▶ _Problem details_: From the records below, print exactly the lines starting at the one containing "PERKINS DISCOVERY FUND" and ending at the one containing "The Fund has", ends included, and nothing else.

▶ _Given entries_:
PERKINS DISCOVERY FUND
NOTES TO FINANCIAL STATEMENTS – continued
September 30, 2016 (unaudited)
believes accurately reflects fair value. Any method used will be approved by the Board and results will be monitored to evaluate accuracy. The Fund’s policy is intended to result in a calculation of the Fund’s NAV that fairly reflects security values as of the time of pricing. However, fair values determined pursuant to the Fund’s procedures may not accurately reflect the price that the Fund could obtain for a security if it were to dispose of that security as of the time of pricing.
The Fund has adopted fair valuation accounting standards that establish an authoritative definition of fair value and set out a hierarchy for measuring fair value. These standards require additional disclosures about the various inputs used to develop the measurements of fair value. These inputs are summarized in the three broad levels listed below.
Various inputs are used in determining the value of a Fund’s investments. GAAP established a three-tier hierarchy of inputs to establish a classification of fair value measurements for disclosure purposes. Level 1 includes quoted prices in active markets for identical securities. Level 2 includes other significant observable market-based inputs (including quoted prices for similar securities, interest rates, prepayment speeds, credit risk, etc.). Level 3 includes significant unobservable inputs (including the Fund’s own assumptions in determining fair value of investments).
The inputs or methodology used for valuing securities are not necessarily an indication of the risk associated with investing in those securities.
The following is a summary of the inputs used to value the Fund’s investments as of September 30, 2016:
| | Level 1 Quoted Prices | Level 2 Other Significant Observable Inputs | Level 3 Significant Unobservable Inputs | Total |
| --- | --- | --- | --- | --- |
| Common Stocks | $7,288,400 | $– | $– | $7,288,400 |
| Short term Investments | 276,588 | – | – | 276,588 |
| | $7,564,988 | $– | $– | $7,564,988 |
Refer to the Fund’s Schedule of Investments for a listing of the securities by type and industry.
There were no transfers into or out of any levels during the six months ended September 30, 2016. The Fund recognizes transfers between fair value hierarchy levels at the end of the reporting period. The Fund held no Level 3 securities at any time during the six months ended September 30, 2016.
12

---

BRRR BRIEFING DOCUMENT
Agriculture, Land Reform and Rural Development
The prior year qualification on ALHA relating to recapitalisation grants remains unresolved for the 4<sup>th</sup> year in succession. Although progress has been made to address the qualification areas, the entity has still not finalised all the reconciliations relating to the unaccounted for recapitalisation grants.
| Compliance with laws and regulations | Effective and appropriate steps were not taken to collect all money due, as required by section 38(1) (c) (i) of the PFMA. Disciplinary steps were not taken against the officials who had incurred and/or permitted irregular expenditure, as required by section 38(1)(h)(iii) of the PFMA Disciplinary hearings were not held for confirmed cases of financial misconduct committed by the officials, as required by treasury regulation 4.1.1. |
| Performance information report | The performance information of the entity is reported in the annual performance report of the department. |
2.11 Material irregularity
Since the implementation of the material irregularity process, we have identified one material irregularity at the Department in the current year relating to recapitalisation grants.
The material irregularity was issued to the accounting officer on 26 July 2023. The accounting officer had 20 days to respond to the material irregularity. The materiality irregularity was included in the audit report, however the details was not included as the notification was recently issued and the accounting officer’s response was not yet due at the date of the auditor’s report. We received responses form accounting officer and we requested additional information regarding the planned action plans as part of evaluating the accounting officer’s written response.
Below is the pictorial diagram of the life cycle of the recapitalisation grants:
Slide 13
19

▶ _Answer_:
PERKINS DISCOVERY FUND
NOTES TO FINANCIAL STATEMENTS – continued
September 30, 2016 (unaudited)
believes accurately reflects fair value. Any method used will be approved by the Board and results will be monitored to evaluate accuracy. The Fund’s policy is intended to result in a calculation of the Fund’s NAV that fairly reflects security values as of the time of pricing. However, fair values determined pursuant to the Fund’s procedures may not accurately reflect the price that the Fund could obtain for a security if it were to dispose of that security as of the time of pricing.
The Fund has adopted fair valuation accounting standards that establish an authoritative definition of fair value and set out a hierarchy for measuring fair value. These standards require additional disclosures about the various inputs used to develop the measurements of fair value. These inputs are summarized in the three broad levels listed below.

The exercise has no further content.